New amendments entered into force in relation to the Croatian land registry legislation.
This article will touch upon the three most interesting amendments from the authors’ point of view: (i) documents based on which registration is sought must be in typewritten form, (ii) applications for land registry entries can only be submitted electronically by attorneys and notaries, and (iii) registration application based on a priority rank annotation can only be submitted by notaries and by the placement of the original decision in notary’s escrow.
In Croatia, land registers are public records of the legal status of real properties. All property rights (ownership, easement, building right, servitude, and mortgage) and other rights or facts with respect to a certain real property are entered in the land registry. The land registry is regulated by the framework Land Registry Act. The Act entered into force in 2019 and was amended in 2022. The new amendments entered into force on 10 November 2022 and 10 February 2023, respectively.
According to one of the amendments, all documents dated 10 November 2022 or later will have to be in typewritten form (e.g., written or typed using a computer) in order for the court to grant registration of a certain property right. For example, for registration of ownership to be granted, the applicant will have to execute a sale and purchase agreement that has been written on a computer. The applicant will no longer be able to write an agreement by hand or fill in a standard template published in the Official Gazette, and then request registration based on such an agreement. While it is not standard practice in conveyancing and other property transactions to have agreements that are handwritten or in the form of a template, they still do exist.
The majority of the population in Croatia, namely 63% according to the 2021 Eurostat, has at least basic overall digital skills. Therefore, it is safe to assume that at least 63% of the Croatian population is able to meet this basic requirement and draft a sale and purchase agreement on a computer. However, for the remaining 27%, the agreements will have to be drafted by third parties, ideally legal practitioners.
Not only will the agreements have to be drafted by legal practitioners, but it is also imperative as of 10 February 2023 that all applications for entries in the land registry be submitted electronically by notaries or attorneys. Thus, applications can no longer be submitted personally, sent by post, or delivered by individuals or legal entities. All such persons must hire an attorney or a notary as their intermediary to apply for a land registry entry. This does not mean that the notary or attorney will review the application and verify whether it is sufficient for registration, nor will the notary or attorney become a proxy/representative of such an applicant. They will solely submit the application online. The attorneys and notaries should bear in mind the scope of this obligation when limiting their liability to the reasonable expectations of such clients.
The attorney’s costs for drafting a land registry application are specified in s. 19 of the Attorney’s Tariff and are based on the percentage of the value of the agreement. However, the costs for the sole submission of an already prepared application have not yet been provided for in the official Attorney’s Tariff. On the other hand, the notary’s costs for application submission, e.g. registration of ownership, amount to EUR 10.64, although it seems that notaries are seeking an increase in the respective fee. Lower fees for applicants are one of the reasons for introducing obligatory electronic applications as all electronic applications are charged 50% of the standard court fee. When calculating the amount of the court fee increased by the notary’s costs, the difference is minimal. In case the notary’s costs are further increased, the difference will become insignificant or even obsolete.

Recorded information ::
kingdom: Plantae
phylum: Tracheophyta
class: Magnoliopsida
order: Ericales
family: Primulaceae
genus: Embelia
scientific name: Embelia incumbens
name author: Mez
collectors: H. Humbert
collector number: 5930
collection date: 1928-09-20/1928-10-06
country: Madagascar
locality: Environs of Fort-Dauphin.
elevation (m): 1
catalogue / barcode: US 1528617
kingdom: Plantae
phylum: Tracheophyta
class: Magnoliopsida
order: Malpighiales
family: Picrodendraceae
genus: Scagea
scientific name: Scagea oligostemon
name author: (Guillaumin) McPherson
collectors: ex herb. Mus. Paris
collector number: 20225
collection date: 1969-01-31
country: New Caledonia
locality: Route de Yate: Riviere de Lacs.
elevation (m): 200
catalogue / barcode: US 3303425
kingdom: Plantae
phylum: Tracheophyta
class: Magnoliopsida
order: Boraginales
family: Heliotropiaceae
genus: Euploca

Written tasks ::
A) Answer these questions using the article on the Croatian land registry amendments:
(i) In what year did the Land Registry Act enter into force?
(ii) Starting 10 February 2023, who must submit applications for land registry entries electronically?
(iii) What percentage of the standard court fee is charged for electronic applications?
B) Write the next part of the article on the Croatian land registry amendments, starting after its last sentence.
The rows come from a separate source and are unrelated to the land registry article.

Solved problems ::
A)
(i) 2019
(ii) Notaries or attorneys
(iii) 50%

B)
Digital land registry is and remains the prime goal for the Croatian real estate practice. However, the question is whether this goal will be achieved to the detriment of the general public and at the cost of the right to free access to land registry courts. In 2021 alone, there were 589,496 land registry cases submitted to the land registry courts. If only half were submitted personally by owners or other stakeholders of the properties, a substantial amount of work would be transferred to attorneys and notaries, at the cost of such individuals/legal entities. Not only would this affect private individuals and legal entities, but also notaries and attorneys, as well as their scope of work.
Legal entities and private individuals will potentially be able to submit applications personally once digitalisation of the justice department reaches a viable level. However, it is not evident when this can be expected. Thus, until then, the general public will only have access to land registry entries via intermediary legal practitioners – attorneys and notaries.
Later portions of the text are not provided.